**What the task asks:** In the material below, find the line that contains "- **Simulation Accuracy**: >95%" and the line that contains "- **Storage Capacity**: Unlimited", then write out exactly those two lines and everything between them.

**Information provided:**
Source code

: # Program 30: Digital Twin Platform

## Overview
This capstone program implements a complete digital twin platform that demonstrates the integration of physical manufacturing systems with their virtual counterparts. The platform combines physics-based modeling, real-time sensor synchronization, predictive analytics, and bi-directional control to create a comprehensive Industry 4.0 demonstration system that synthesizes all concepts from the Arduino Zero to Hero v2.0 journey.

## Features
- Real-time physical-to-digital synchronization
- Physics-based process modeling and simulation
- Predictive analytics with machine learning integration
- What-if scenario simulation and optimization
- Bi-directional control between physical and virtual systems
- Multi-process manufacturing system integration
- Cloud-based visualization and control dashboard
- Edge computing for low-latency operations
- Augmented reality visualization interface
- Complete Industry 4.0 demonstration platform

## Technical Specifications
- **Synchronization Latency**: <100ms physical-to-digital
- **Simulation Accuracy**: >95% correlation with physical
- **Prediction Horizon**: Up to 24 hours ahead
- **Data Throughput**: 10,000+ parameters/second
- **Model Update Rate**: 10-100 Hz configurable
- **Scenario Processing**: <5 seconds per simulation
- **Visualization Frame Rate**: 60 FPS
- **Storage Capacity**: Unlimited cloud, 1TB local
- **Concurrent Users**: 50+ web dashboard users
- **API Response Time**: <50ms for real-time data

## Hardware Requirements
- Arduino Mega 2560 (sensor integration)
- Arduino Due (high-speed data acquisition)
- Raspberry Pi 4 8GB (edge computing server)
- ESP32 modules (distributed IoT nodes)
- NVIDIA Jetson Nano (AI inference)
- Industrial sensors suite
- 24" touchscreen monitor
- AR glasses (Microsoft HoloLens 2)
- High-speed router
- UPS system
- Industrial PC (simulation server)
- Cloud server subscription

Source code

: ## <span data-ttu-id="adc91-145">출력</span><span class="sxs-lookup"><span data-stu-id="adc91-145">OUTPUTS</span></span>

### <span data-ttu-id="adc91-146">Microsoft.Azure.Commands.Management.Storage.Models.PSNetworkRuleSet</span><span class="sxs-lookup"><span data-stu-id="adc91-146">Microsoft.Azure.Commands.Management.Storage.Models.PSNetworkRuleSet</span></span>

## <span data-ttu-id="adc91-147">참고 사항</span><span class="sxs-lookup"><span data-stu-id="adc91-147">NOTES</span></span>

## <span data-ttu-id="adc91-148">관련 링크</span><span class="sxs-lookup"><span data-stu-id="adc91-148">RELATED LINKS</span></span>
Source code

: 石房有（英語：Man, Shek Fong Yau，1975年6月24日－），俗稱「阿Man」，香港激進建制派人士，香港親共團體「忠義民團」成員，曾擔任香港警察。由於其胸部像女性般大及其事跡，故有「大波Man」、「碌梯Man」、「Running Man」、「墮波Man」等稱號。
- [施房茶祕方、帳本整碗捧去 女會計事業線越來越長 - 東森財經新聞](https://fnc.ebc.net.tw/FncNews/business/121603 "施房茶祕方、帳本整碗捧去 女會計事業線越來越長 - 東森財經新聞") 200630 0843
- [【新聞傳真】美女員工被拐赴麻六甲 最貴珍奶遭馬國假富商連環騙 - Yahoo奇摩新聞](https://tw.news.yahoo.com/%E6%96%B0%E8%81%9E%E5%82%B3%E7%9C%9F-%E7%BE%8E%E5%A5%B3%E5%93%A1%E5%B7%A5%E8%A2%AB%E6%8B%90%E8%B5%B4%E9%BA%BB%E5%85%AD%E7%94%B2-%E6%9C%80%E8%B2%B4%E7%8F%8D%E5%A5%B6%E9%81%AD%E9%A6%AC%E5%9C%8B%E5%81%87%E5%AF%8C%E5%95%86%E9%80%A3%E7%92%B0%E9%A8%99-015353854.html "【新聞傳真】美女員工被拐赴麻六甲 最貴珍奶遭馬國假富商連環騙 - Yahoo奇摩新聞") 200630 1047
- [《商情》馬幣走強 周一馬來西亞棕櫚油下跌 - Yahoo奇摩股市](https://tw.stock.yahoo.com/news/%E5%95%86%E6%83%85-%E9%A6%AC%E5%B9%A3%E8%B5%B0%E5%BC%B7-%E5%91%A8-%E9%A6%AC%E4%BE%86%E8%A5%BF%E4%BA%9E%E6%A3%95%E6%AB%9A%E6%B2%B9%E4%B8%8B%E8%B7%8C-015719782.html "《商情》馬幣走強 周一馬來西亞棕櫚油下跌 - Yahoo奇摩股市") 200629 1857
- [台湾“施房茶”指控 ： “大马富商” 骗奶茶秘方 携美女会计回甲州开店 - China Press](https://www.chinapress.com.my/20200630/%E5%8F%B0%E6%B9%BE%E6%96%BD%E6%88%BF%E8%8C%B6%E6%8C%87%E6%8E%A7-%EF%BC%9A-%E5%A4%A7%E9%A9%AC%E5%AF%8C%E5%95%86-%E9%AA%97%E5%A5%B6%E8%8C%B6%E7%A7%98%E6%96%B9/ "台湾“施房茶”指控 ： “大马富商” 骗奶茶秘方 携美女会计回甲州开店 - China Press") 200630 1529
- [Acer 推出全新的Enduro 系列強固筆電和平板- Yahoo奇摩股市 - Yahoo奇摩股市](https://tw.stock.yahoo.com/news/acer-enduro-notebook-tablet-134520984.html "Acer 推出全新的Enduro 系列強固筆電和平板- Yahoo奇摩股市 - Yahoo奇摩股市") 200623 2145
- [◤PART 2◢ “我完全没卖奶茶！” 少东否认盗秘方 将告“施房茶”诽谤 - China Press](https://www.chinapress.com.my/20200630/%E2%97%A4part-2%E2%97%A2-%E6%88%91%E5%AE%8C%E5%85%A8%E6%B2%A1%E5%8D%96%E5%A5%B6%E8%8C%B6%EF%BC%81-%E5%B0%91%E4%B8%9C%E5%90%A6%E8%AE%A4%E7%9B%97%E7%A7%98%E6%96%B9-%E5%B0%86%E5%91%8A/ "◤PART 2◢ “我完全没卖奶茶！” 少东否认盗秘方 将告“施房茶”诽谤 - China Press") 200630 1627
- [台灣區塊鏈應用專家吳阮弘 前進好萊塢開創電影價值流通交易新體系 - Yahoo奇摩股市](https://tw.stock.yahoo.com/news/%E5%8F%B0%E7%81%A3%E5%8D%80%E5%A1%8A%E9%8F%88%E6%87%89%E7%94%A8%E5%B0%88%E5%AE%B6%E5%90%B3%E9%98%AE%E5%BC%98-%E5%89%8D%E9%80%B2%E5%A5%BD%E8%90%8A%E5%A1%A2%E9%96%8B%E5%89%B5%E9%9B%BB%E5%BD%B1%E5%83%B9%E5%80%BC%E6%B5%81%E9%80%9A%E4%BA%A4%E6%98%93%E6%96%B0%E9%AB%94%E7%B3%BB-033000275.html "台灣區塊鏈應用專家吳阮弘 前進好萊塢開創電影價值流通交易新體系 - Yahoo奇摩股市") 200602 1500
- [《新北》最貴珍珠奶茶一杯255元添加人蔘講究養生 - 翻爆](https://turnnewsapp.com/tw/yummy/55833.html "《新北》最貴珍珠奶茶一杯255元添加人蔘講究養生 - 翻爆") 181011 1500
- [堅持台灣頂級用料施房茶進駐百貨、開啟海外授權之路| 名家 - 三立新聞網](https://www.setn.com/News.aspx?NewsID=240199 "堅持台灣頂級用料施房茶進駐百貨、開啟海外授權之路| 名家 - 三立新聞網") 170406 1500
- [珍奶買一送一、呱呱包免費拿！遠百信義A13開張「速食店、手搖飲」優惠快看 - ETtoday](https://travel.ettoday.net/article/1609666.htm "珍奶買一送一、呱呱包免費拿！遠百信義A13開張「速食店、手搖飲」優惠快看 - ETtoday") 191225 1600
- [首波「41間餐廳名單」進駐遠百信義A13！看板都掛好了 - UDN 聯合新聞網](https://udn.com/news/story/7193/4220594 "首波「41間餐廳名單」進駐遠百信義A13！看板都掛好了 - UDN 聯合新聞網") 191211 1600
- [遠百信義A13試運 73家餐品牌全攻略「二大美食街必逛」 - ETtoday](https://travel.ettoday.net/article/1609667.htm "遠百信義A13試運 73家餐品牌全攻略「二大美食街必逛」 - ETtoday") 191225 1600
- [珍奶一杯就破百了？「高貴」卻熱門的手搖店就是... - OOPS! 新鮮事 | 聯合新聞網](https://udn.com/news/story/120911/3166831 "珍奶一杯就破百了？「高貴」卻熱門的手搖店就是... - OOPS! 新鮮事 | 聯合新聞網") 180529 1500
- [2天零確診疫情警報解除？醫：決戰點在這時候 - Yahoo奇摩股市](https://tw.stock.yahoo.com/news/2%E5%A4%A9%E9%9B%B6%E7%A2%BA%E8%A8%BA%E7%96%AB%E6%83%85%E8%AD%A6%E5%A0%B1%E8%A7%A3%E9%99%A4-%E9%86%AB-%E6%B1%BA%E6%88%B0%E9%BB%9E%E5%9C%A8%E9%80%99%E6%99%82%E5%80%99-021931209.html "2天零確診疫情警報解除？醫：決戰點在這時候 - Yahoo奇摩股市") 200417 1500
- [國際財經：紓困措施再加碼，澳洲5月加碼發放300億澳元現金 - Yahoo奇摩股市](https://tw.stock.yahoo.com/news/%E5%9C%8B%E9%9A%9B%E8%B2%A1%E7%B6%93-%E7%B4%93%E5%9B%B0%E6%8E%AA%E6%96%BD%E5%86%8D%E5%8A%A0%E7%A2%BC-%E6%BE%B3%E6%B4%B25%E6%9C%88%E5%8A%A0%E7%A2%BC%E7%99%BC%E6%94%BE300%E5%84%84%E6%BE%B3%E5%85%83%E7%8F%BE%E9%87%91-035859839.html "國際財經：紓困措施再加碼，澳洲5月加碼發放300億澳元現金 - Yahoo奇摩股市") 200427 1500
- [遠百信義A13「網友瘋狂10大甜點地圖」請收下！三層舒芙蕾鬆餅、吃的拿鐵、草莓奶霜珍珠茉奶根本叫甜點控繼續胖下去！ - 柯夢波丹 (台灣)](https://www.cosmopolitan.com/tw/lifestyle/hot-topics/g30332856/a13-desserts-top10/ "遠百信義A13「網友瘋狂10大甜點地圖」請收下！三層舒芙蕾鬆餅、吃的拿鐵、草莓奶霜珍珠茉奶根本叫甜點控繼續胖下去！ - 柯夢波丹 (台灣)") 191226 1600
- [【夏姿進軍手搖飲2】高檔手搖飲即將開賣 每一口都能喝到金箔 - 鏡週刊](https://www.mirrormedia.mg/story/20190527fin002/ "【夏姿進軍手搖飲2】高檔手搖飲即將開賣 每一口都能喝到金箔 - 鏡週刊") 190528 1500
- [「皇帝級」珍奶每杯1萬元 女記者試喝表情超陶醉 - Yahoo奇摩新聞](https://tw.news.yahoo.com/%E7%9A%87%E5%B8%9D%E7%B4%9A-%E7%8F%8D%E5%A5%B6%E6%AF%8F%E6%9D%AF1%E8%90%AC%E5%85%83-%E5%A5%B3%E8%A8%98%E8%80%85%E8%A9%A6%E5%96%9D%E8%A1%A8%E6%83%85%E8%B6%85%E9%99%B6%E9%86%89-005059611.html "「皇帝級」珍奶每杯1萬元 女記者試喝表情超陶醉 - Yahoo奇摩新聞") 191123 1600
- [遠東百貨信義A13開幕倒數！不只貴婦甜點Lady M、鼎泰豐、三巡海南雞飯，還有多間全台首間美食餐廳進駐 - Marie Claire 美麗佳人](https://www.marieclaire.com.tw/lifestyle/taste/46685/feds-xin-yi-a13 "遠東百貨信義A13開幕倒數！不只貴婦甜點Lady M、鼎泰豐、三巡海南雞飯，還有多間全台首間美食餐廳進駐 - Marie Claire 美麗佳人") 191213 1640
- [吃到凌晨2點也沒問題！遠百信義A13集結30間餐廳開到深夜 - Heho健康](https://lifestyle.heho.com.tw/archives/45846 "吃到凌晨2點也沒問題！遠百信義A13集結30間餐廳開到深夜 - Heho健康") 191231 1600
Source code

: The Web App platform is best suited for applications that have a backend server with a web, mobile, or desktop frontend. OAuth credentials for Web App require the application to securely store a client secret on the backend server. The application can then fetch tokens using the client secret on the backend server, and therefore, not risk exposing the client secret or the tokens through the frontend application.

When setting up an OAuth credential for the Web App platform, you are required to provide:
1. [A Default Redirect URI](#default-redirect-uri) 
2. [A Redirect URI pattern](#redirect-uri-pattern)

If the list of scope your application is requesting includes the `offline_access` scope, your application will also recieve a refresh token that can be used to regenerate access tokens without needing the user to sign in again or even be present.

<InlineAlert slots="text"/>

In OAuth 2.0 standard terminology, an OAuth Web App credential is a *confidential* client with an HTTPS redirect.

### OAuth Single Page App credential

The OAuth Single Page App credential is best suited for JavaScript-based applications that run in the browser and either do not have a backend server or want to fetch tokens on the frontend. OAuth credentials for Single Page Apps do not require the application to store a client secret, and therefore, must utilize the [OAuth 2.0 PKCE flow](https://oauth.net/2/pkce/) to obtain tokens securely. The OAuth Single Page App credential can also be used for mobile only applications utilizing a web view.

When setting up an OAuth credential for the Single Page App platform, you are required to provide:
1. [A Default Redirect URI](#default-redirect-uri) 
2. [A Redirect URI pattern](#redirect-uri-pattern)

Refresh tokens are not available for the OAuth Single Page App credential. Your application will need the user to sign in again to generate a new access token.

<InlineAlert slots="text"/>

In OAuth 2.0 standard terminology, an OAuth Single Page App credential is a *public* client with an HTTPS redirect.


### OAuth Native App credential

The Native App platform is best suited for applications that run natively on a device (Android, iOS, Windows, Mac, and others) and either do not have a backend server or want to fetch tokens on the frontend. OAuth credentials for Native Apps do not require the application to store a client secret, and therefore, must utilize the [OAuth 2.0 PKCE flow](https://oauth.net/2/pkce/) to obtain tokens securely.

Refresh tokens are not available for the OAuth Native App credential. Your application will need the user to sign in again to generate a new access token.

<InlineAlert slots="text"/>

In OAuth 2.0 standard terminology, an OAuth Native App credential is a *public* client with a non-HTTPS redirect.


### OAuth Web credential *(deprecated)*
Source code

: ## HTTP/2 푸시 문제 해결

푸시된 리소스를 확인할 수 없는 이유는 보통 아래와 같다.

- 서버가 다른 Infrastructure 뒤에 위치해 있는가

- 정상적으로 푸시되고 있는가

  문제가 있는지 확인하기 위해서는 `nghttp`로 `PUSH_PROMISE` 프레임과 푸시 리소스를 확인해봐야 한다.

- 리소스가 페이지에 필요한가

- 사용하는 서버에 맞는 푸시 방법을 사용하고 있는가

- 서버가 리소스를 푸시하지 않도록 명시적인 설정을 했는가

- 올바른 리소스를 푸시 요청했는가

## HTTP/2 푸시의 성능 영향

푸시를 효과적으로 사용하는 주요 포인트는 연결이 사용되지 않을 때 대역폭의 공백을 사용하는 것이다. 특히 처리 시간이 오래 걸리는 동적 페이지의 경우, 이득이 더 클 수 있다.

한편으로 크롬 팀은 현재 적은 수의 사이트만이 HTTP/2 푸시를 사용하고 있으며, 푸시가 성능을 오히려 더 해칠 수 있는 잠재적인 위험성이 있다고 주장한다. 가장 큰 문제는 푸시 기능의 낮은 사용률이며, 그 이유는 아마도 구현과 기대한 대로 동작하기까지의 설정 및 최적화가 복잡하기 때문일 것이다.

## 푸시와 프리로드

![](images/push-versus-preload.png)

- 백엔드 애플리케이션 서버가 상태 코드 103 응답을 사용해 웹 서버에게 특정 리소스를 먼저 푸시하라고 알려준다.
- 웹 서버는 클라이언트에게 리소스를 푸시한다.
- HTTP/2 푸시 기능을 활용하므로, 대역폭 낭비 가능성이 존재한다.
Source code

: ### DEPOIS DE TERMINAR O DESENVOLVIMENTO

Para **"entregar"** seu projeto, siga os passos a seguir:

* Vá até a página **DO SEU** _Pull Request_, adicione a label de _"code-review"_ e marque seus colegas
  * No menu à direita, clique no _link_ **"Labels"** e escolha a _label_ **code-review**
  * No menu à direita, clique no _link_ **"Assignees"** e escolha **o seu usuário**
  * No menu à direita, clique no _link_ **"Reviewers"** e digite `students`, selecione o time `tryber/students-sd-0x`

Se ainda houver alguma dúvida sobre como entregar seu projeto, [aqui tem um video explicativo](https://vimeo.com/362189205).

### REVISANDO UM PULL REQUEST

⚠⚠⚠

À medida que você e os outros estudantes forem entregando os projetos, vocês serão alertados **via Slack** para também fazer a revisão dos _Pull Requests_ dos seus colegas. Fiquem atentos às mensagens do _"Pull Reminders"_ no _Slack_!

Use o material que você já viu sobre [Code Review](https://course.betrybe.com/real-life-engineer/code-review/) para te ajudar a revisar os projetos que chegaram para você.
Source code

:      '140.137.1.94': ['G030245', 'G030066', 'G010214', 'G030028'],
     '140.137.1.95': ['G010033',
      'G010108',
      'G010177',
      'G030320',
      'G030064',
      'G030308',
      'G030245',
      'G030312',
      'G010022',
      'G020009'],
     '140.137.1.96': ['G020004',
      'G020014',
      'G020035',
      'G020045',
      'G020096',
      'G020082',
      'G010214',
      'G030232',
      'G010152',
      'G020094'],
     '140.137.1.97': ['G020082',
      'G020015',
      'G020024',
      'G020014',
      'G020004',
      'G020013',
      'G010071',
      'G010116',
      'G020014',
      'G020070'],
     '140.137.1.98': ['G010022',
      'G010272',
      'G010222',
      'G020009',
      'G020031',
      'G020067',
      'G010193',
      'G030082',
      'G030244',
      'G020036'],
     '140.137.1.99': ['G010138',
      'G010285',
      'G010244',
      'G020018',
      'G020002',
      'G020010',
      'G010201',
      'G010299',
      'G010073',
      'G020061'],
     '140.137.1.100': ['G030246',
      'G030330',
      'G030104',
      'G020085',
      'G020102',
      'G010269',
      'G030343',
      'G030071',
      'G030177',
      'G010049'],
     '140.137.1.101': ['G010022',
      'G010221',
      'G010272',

**Response to the exercise:**
- **Simulation Accuracy**: >95% correlation with physical
- **Prediction Horizon**: Up to 24 hours ahead
- **Data Throughput**: 10,000+ parameters/second
- **Model Update Rate**: 10-100 Hz configurable
- **Scenario Processing**: <5 seconds per simulation
- **Visualization Frame Rate**: 60 FPS
- **Storage Capacity**: Unlimited cloud, 1TB local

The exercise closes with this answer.